**EXERCISE DESCRIPTION**
Please return exactly the lines from the top of the data through the line that contains "The Company’s corporate", and skip all pictures.

[Saved entries]
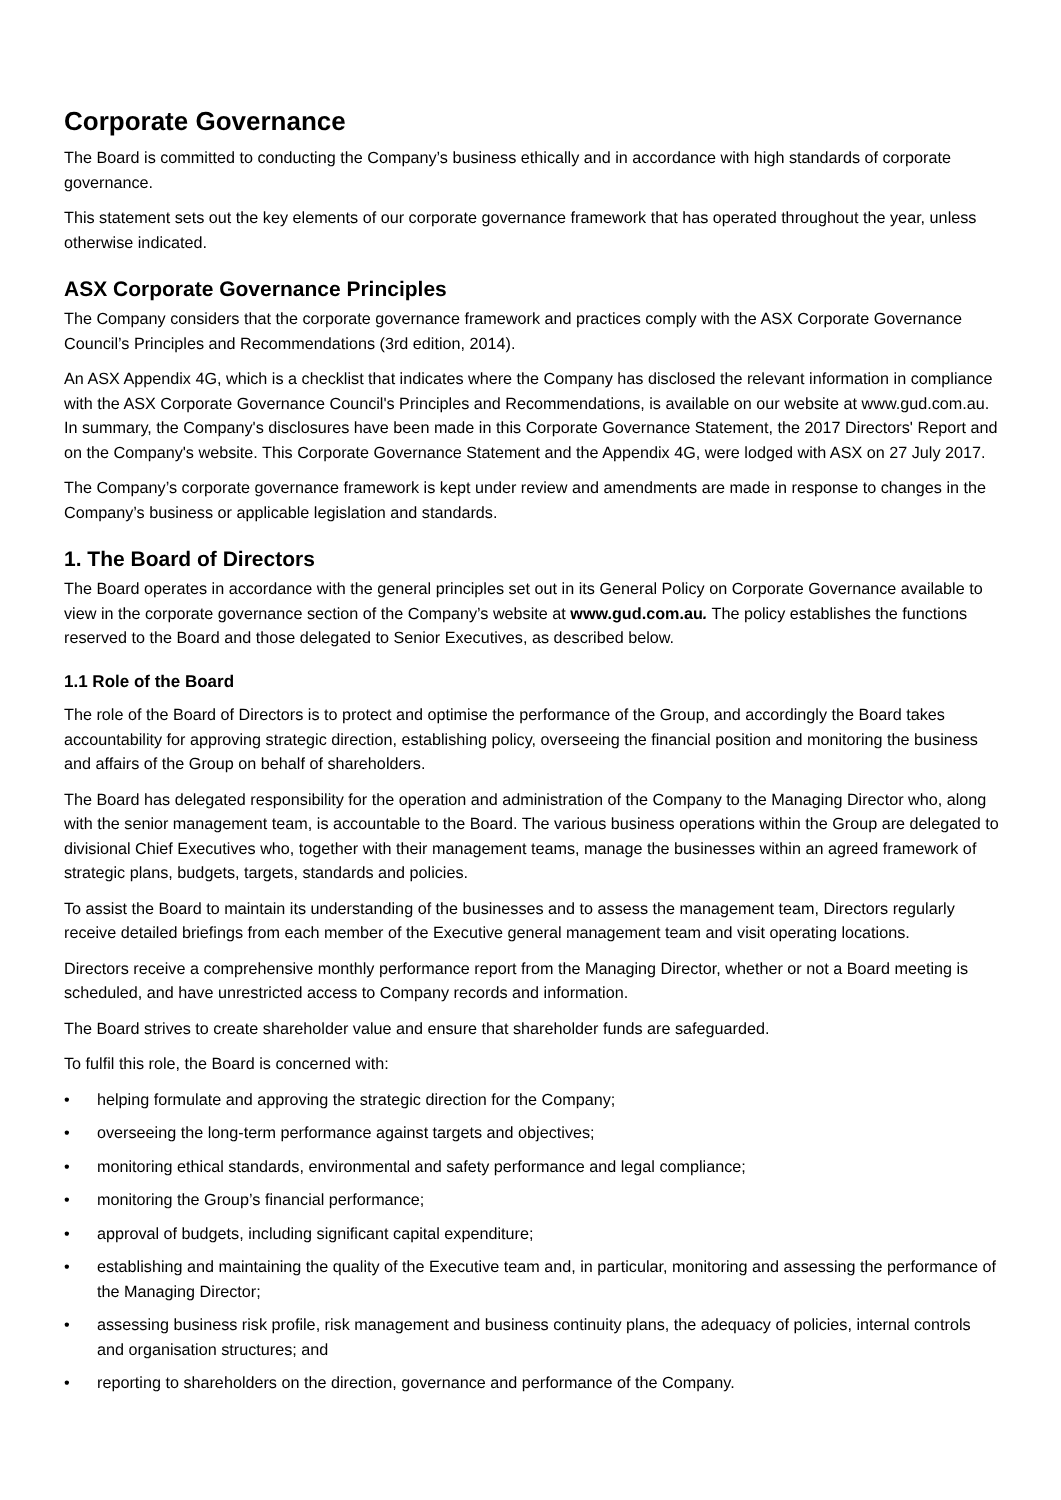Corporate Governance
The Board is committed to conducting the Company’s business ethically and in accordance with high standards of corporate governance.
This statement sets out the key elements of our corporate governance framework that has operated throughout the year, unless otherwise indicated.
ASX Corporate Governance Principles
The Company considers that the corporate governance framework and practices comply with the ASX Corporate Governance Council’s Principles and Recommendations (3rd edition, 2014).
An ASX Appendix 4G, which is a checklist that indicates where the Company has disclosed the relevant information in compliance with the ASX Corporate Governance Council's Principles and Recommendations, is available on our website at www.gud.com.au. In summary, the Company's disclosures have been made in this Corporate Governance Statement, the 2017 Directors' Report and on the Company's website. This Corporate Governance Statement and the Appendix 4G, were lodged with ASX on 27 July 2017.
The Company’s corporate governance framework is kept under review and amendments are made in response to changes in the Company’s business or applicable legislation and standards.
1. The Board of Directors
The Board operates in accordance with the general principles set out in its General Policy on Corporate Governance available to view in the corporate governance section of the Company’s website at www.gud.com.au. The policy establishes the functions reserved to the Board and those delegated to Senior Executives, as described below.
1.1 Role of the Board
The role of the Board of Directors is to protect and optimise the performance of the Group, and accordingly the Board takes accountability for approving strategic direction, establishing policy, overseeing the financial position and monitoring the business and affairs of the Group on behalf of shareholders.
The Board has delegated responsibility for the operation and administration of the Company to the Managing Director who, along with the senior management team, is accountable to the Board. The various business operations within the Group are delegated to divisional Chief Executives who, together with their management teams, manage the businesses within an agreed framework of strategic plans, budgets, targets, standards and policies.
To assist the Board to maintain its understanding of the businesses and to assess the management team, Directors regularly receive detailed briefings from each member of the Executive general management team and visit operating locations.
Directors receive a comprehensive monthly performance report from the Managing Director, whether or not a Board meeting is scheduled, and have unrestricted access to Company records and information.
The Board strives to create shareholder value and ensure that shareholder funds are safeguarded.
To fulfil this role, the Board is concerned with:
• helping formulate and approving the strategic direction for the Company;
• overseeing the long-term performance against targets and objectives;
• monitoring ethical standards, environmental and safety performance and legal compliance;
• monitoring the Group’s financial performance;
• approval of budgets, including significant capital expenditure;
• establishing and maintaining the quality of the Executive team and, in particular, monitoring and assessing the performance of the Managing Director;
• assessing business risk profile, risk management and business continuity plans, the adequacy of policies, internal controls and organisation structures; and
• reporting to shareholders on the direction, governance and performance of the Company.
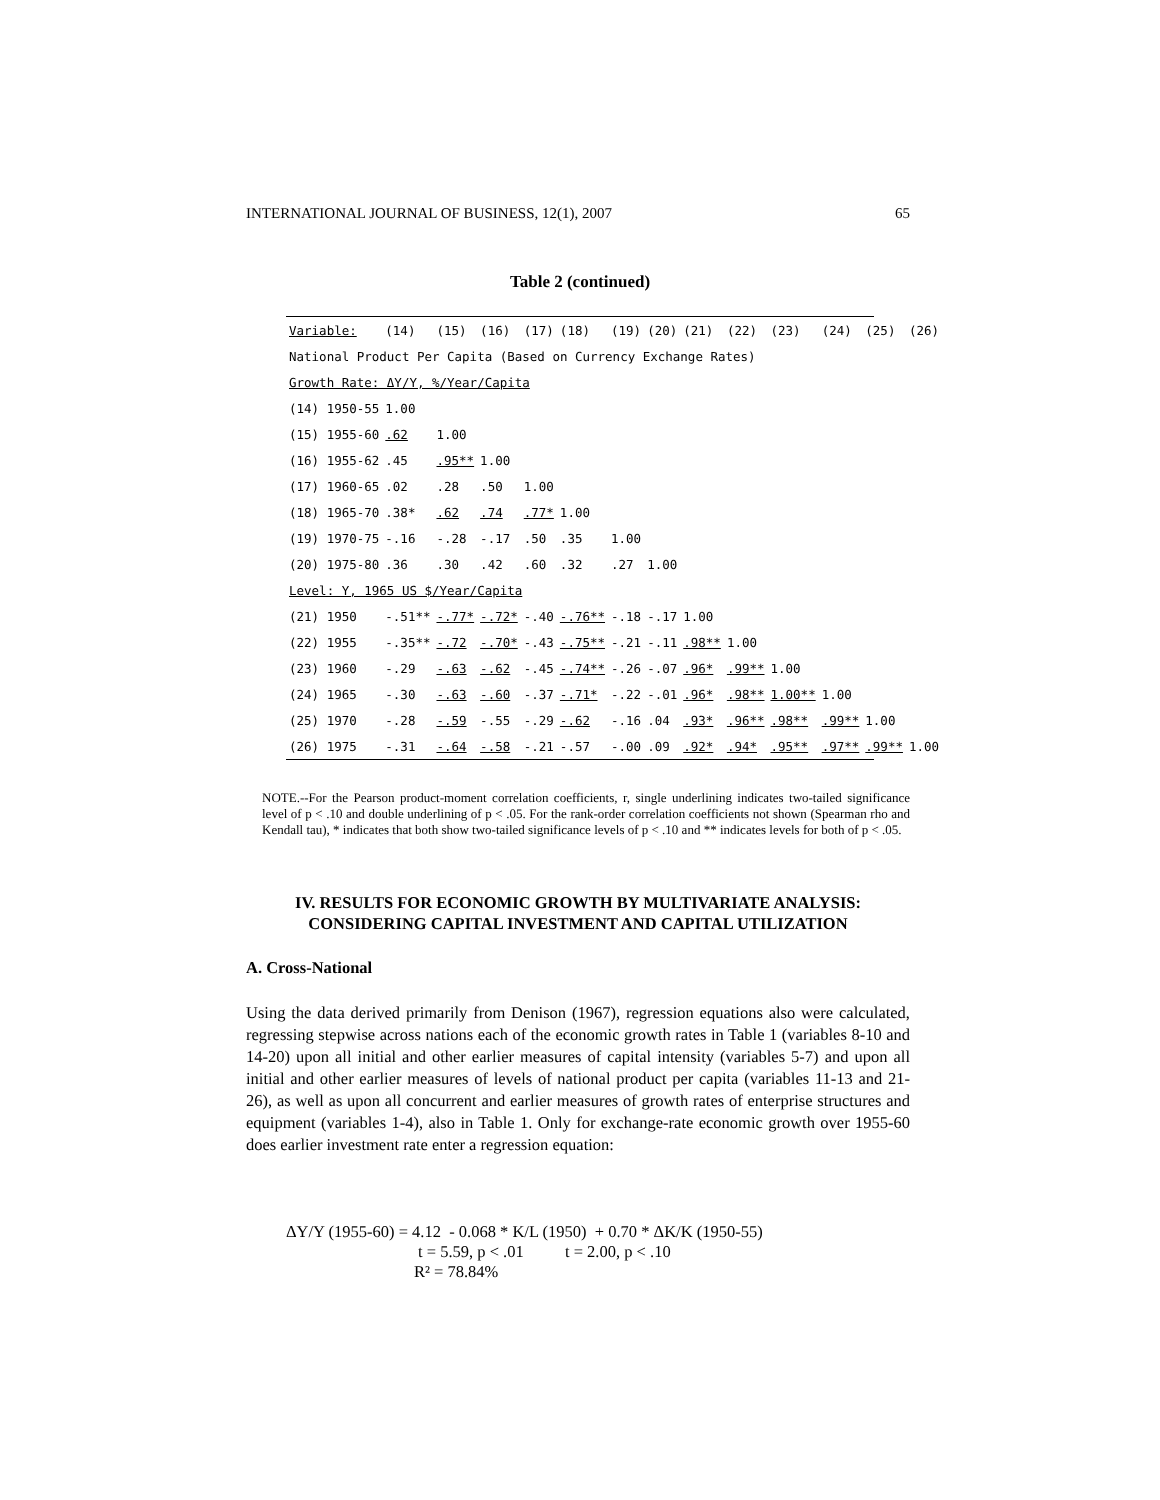INTERNATIONAL JOURNAL OF BUSINESS, 12(1), 2007 65
Table 2 (continued)
| Variable: | (14) | (15) | (16) | (17) | (18) | (19) | (20) | (21) | (22) | (23) | (24) | (25) | (26) |
| --- | --- | --- | --- | --- | --- | --- | --- | --- | --- | --- | --- | --- | --- |
| National Product Per Capita (Based on Currency Exchange Rates) | | | | | | | | | | | | | |
| Growth Rate: ΔY/Y, %/Year/Capita | | | | | | | | | | | | | |
| (14) 1950-55 | 1.00 | | | | | | | | | | | | |
| (15) 1955-60 | .62 | 1.00 | | | | | | | | | | | |
| (16) 1955-62 | .45 | .95** | 1.00 | | | | | | | | | | |
| (17) 1960-65 | .02 | .28 | .50 | 1.00 | | | | | | | | | |
| (18) 1965-70 | .38* | .62 | .74 | .77* | 1.00 | | | | | | | | |
| (19) 1970-75 | -.16 | -.28 | -.17 | .50 | .35 | 1.00 | | | | | | | |
| (20) 1975-80 | .36 | .30 | .42 | .60 | .32 | .27 | 1.00 | | | | | | |
| Level: Y, 1965 US $/Year/Capita | | | | | | | | | | | | | |
| (21) 1950 | -.51** | -.77* | -.72* | -.40 | -.76** | -.18 | -.17 | 1.00 | | | | | |
| (22) 1955 | -.35** | -.72 | -.70* | -.43 | -.75** | -.21 | -.11 | .98** | 1.00 | | | | |
| (23) 1960 | -.29 | -.63 | -.62 | -.45 | -.74** | -.26 | -.07 | .96* | .99** | 1.00 | | | |
| (24) 1965 | -.30 | -.63 | -.60 | -.37 | -.71* | -.22 | -.01 | .96* | .98** | 1.00** | 1.00 | | |
| (25) 1970 | -.28 | -.59 | -.55 | -.29 | -.62 | -.16 | .04 | .93* | .96** | .98** | .99** | 1.00 | |
| (26) 1975 | -.31 | -.64 | -.58 | -.21 | -.57 | -.00 | .09 | .92* | .94* | .95** | .97** | .99** | 1.00 |
NOTE.--For the Pearson product-moment correlation coefficients, r, single underlining indicates two-tailed significance level of p < .10 and double underlining of p < .05. For the rank-order correlation coefficients not shown (Spearman rho and Kendall tau), * indicates that both show two-tailed significance levels of p < .10 and ** indicates levels for both of p < .05.
IV. RESULTS FOR ECONOMIC GROWTH BY MULTIVARIATE ANALYSIS:
CONSIDERING CAPITAL INVESTMENT AND CAPITAL UTILIZATION
A. Cross-National
Using the data derived primarily from Denison (1967), regression equations also were calculated, regressing stepwise across nations each of the economic growth rates in Table 1 (variables 8-10 and 14-20) upon all initial and other earlier measures of capital intensity (variables 5-7) and upon all initial and other earlier measures of levels of national product per capita (variables 11-13 and 21-26), as well as upon all concurrent and earlier measures of growth rates of enterprise structures and equipment (variables 1-4), also in Table 1. Only for exchange-rate economic growth over 1955-60 does earlier investment rate enter a regression equation:
ΔY/Y (1955-60) = 4.12 - 0.068 * K/L (1950) + 0.70 * ΔK/K (1950-55) t = 5.59, p < .01 t = 2.00, p < .10 R² = 78.84%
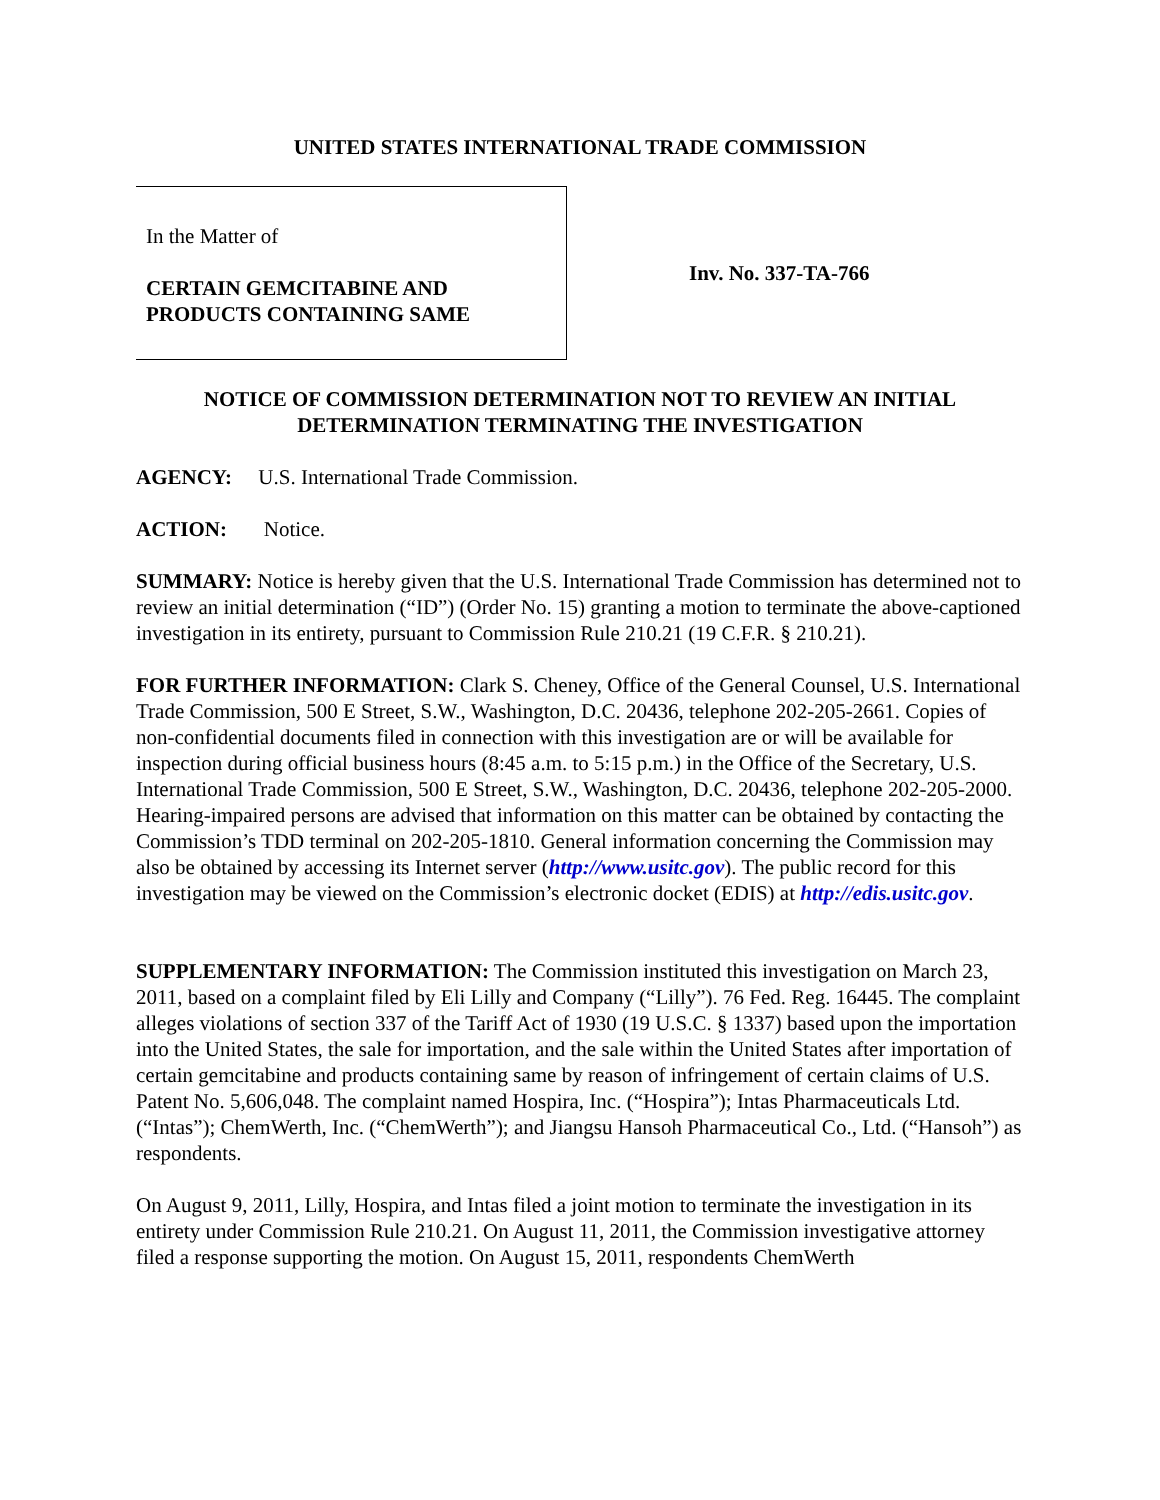UNITED STATES INTERNATIONAL TRADE COMMISSION
In the Matter of
CERTAIN GEMCITABINE AND
PRODUCTS CONTAINING SAME
Inv. No. 337-TA-766
NOTICE OF COMMISSION DETERMINATION NOT TO REVIEW AN INITIAL DETERMINATION TERMINATING THE INVESTIGATION
AGENCY: U.S. International Trade Commission.
ACTION: Notice.
SUMMARY: Notice is hereby given that the U.S. International Trade Commission has determined not to review an initial determination (“ID”) (Order No. 15) granting a motion to terminate the above-captioned investigation in its entirety, pursuant to Commission Rule 210.21 (19 C.F.R. § 210.21).
FOR FURTHER INFORMATION: Clark S. Cheney, Office of the General Counsel, U.S. International Trade Commission, 500 E Street, S.W., Washington, D.C. 20436, telephone 202-205-2661. Copies of non-confidential documents filed in connection with this investigation are or will be available for inspection during official business hours (8:45 a.m. to 5:15 p.m.) in the Office of the Secretary, U.S. International Trade Commission, 500 E Street, S.W., Washington, D.C. 20436, telephone 202-205-2000. Hearing-impaired persons are advised that information on this matter can be obtained by contacting the Commission’s TDD terminal on 202-205-1810. General information concerning the Commission may also be obtained by accessing its Internet server (http://www.usitc.gov). The public record for this investigation may be viewed on the Commission’s electronic docket (EDIS) at http://edis.usitc.gov.
SUPPLEMENTARY INFORMATION: The Commission instituted this investigation on March 23, 2011, based on a complaint filed by Eli Lilly and Company (“Lilly”). 76 Fed. Reg. 16445. The complaint alleges violations of section 337 of the Tariff Act of 1930 (19 U.S.C. § 1337) based upon the importation into the United States, the sale for importation, and the sale within the United States after importation of certain gemcitabine and products containing same by reason of infringement of certain claims of U.S. Patent No. 5,606,048. The complaint named Hospira, Inc. (“Hospira”); Intas Pharmaceuticals Ltd. (“Intas”); ChemWerth, Inc. (“ChemWerth”); and Jiangsu Hansoh Pharmaceutical Co., Ltd. (“Hansoh”) as respondents.
On August 9, 2011, Lilly, Hospira, and Intas filed a joint motion to terminate the investigation in its entirety under Commission Rule 210.21. On August 11, 2011, the Commission investigative attorney filed a response supporting the motion. On August 15, 2011, respondents ChemWerth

**EXERCISE ANSWER**
Corporate Governance
The Board is committed to conducting the Company’s business ethically and in accordance with high standards of corporate governance.
This statement sets out the key elements of our corporate governance framework that has operated throughout the year, unless otherwise indicated.
ASX Corporate Governance Principles
The Company considers that the corporate governance framework and practices comply with the ASX Corporate Governance Council’s Principles and Recommendations (3rd edition, 2014).
An ASX Appendix 4G, which is a checklist that indicates where the Company has disclosed the relevant information in compliance with the ASX Corporate Governance Council's Principles and Recommendations, is available on our website at www.gud.com.au. In summary, the Company's disclosures have been made in this Corporate Governance Statement, the 2017 Directors' Report and on the Company's website. This Corporate Governance Statement and the Appendix 4G, were lodged with ASX on 27 July 2017.
The Company’s corporate governance framework is kept under review and amendments are made in response to changes in the Company’s business or applicable legislation and standards.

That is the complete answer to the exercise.